RECORDS TO PROCESS >>
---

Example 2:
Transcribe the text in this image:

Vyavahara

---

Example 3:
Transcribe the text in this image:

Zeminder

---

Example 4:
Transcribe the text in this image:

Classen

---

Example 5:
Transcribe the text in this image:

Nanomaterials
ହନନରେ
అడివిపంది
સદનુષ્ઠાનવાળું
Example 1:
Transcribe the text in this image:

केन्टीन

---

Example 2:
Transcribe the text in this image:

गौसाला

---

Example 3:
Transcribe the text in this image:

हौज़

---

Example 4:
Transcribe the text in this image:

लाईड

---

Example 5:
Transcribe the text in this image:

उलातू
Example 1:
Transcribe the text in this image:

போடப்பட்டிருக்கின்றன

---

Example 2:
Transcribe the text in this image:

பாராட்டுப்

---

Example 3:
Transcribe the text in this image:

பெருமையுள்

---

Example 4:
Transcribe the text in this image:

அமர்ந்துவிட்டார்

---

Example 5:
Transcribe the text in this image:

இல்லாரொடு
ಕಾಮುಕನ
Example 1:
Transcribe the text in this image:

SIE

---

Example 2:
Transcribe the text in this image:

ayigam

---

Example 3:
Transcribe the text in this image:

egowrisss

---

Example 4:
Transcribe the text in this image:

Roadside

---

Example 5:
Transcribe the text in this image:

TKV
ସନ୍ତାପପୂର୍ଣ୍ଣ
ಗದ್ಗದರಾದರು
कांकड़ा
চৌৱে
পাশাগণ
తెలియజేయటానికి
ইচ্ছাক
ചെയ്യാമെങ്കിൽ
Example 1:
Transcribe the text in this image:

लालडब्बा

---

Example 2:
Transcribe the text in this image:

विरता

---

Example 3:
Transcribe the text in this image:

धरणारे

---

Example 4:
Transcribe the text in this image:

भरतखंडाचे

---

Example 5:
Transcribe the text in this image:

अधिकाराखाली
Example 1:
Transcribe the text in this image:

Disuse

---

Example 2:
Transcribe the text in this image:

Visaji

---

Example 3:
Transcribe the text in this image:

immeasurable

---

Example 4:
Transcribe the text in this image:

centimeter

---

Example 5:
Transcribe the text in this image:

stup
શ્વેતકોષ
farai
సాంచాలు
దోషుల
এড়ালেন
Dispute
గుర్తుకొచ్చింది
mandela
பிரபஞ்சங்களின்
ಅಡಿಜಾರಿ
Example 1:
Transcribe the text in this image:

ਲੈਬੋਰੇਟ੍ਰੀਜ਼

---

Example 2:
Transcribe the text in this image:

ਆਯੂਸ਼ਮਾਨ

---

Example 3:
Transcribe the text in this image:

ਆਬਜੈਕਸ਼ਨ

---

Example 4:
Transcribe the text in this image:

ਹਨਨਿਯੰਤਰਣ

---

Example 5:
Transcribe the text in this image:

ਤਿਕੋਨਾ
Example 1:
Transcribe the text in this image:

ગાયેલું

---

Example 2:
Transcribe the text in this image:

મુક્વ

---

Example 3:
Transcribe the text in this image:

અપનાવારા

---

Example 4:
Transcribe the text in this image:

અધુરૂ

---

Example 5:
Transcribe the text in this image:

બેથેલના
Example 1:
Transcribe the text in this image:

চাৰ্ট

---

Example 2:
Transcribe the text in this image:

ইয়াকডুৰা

OBJECTIVE >>
Reproduce the entries above word for word, from the very first line down to and including the line that contains "ചെയ്യാമെങ്കിൽ".

RESULT FOR THIS TASK >>
---

Example 2:
Transcribe the text in this image:

Vyavahara

---

Example 3:
Transcribe the text in this image:

Zeminder

---

Example 4:
Transcribe the text in this image:

Classen

---

Example 5:
Transcribe the text in this image:

Nanomaterials
ହନନରେ
అడివిపంది
સદનુષ્ઠાનવાળું
Example 1:
Transcribe the text in this image:

केन्टीन

---

Example 2:
Transcribe the text in this image:

गौसाला

---

Example 3:
Transcribe the text in this image:

हौज़

---

Example 4:
Transcribe the text in this image:

लाईड

---

Example 5:
Transcribe the text in this image:

उलातू
Example 1:
Transcribe the text in this image:

போடப்பட்டிருக்கின்றன

---

Example 2:
Transcribe the text in this image:

பாராட்டுப்

---

Example 3:
Transcribe the text in this image:

பெருமையுள்

---

Example 4:
Transcribe the text in this image:

அமர்ந்துவிட்டார்

---

Example 5:
Transcribe the text in this image:

இல்லாரொடு
ಕಾಮುಕನ
Example 1:
Transcribe the text in this image:

SIE

---

Example 2:
Transcribe the text in this image:

ayigam

---

Example 3:
Transcribe the text in this image:

egowrisss

---

Example 4:
Transcribe the text in this image:

Roadside

---

Example 5:
Transcribe the text in this image:

TKV
ସନ୍ତାପପୂର୍ଣ୍ଣ
ಗದ್ಗದರಾದರು
कांकड़ा
চৌৱে
পাশাগণ
తెలియజేయటానికి
ইচ্ছাক
ചെയ്യാമെങ്കിൽ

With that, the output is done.